10) Does admitting it happened and seeing the accused brought to justice help the person get over their experience if so why? If not what else must they do to heal?
Yes, many avoid the experience because if they admit it to the world then they have to admit it to themselves and relive it. In reality, having the accused brought to justice brings closure, hopefully a possibility that it won't happen to others but there's healing in the exposure. Exposure therapy is one of the best treatments for all trauma.
11) What else would you like people to know about this subject?
That sexual assault exists a lot more than people think and would like to believe. Yes, there are some guidelines to what constitutes it, but there are some rules of thumb when it comes to children in particular. For example, a child cannot consent to any form of sexual activity, period. When a perpetrator engages with a child this way, they are committing a crime that can have lasting effects on the victim for years.

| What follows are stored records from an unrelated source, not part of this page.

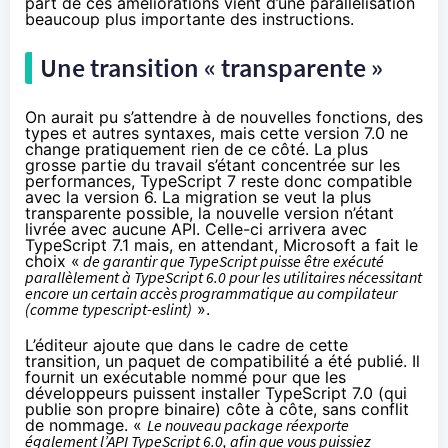
part de ces améliorations vient d’une parallélisation
beaucoup plus importante des instructions.
Une transition « transparente »
On aurait pu s’attendre à de nouvelles fonctions, des
types et autres syntaxes, mais cette version 7.0 ne
change pratiquement rien de ce côté. La plus
grosse partie du travail s’étant concentrée sur les
performances, TypeScript 7 reste donc compatible
avec la version 6. La migration se veut la plus
transparente possible, la nouvelle version n’étant
livrée avec aucune API. Celle-ci arrivera avec
TypeScript 7.1 mais, en attendant, Microsoft a fait le
choix «
de garantir que TypeScript puisse être exécuté
parallèlement à TypeScript 6.0 pour les utilitaires nécessitant
encore un certain accès programmatique au compilateur
(comme typescript-eslint)
».
L’éditeur ajoute que dans le cadre de cette
transition, un paquet de compatibilité a été publié. Il
fournit un exécutable nommé pour que les
développeurs puissent installer TypeScript 7.0 (qui
publie son propre binaire) côte à côte, sans conflit
de nommage. «
Le nouveau package réexporte
également l’API TypeScript 6.0, afin que vous puissiez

Child sexual abuse does not need to include physical contact between a perpetrator and a child. Some forms of child sexual abuse include: exhibitionism, or exposing oneself to a minor, masturbation in the presence of a minor or forcing the minor to masturbate, obscene phone calls, text messages, or digital interaction, producing, owning, or sharing pornographic images or movies of children, sex trafficking and other sexual conduct that is harmful to a child's mental, emotional, or physical welfare.
Education is a must, to help spread awareness and teach both adults and children what is and is not appropriate.

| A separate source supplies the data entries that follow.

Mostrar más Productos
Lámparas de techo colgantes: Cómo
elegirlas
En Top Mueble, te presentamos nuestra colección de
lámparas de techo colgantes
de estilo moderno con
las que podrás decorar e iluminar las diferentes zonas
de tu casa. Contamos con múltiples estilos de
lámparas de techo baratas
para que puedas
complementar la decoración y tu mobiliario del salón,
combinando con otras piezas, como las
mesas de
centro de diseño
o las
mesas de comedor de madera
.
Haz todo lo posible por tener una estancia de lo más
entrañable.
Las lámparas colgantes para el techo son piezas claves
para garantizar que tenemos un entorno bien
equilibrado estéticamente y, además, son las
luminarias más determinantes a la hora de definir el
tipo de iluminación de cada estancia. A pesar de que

12) What are some ways parents can educate their children?
It all depends on the age, cognitive and developmental level of the child but at any age, a parent should try and instill some basics into their child about abuse. For instance; telling very small children or toddler about who can bathe them or touch their private parts, teach them to have a healthy body image but understand privacy.
As they get older, allow children to explore developmentally but have them be aware of their rights, such as even not kissing grandma if they don't feel like it. Giving children that control allows them to understand the ownership over their bodies and realize its value. Explain as they get older what types of actions constitutes assault but always, at all ages, explain, that they need to tell a trusted adult when someone hurts or violates them.